Koch, Kenneth [Jay] (1925–2002), Cincinnati born author, educated at Harvard (A.B., 1948) and Columbia (Ph.D., 1959), was a professor of English at Columbia from 1959. He is associated with the so‐called New York school of poetry of John Ashbery and Frank O'Hara, and his early
Poems (1953) are marked by a surrealistic use of language.
Ko, or A Season on Earth (1960) is a long comic poem of complex plots written in Byronic ottava rima. Later collections of poems, including
Thank You (1962),
The Pleasures of Peace (1969), and
The Art of Love (1975), all marked by an exuberant wit, were followed by
The Duplications (1977), another capricious Byronic epic, and
The Burning Mystery of Anna in 1951 (1979), combining poetry and prose. All of these books formed the source of
Selected Poems (1985) and were followed by
On the Edge (1986), two long poems.
Straits (1998) and
New Addresses (2000) collected later poems, and
A Possible World (2002) and
Sun Out: Selected Poems 1952–1954 (2002) appeared posthumously.
Bertha and Other Plays (1966) and
A Change of Hearts (1973) collect his very short plays.

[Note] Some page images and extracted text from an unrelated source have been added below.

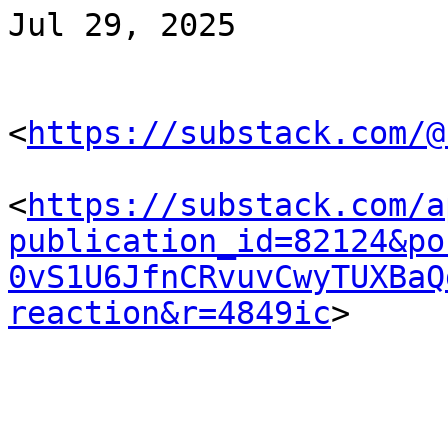
Jul 29, 2025

<
https://substack.com/@
<
https://substack.com/a
publication_id=82124&po
0vS1U6JfnCRvuvCwyTUXBaQ
reaction&r=4849ic
> 
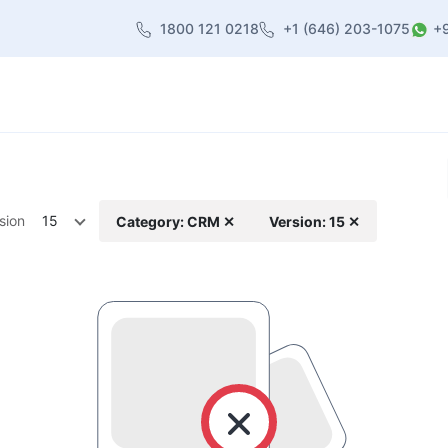
1800 121 0218
+1 (646) 203-1075
+
heme
About Us
Contact us
Blog
sion
15
Category: CRM ✕
Version: 15 ✕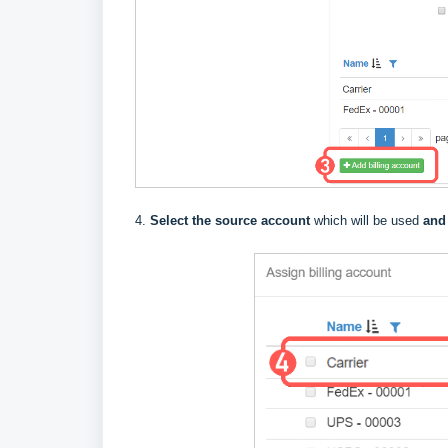
4.
Select the source account
which will be used
and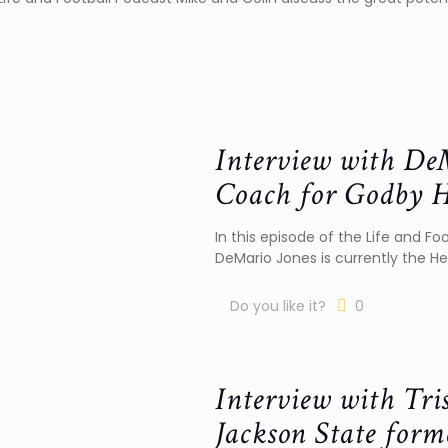
Interview with DeM
Coach for Godby H
In this episode of the Life and Fo
DeMario Jones is currently the H
Do you like it?
0
Interview with Tri
Jackson State form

The Red Robins is a fantasy that he dramatized (1980). His successful teaching of poetry to children is treated in
Wishes, Lies, and Dreams (1970) and
Rose Where Did You Get That Red? (1973). Similar teaching to sick, aged people in a nursing home is the subject of
I Never Told Anybody (1977). In all, he published nearly 40 volumes of poetry, prose, and drama. He was awarded the 1995
Bollingen Prize and was honored in 1996 with the Rebekah Johnson Bobbitt National Prize for Poetry.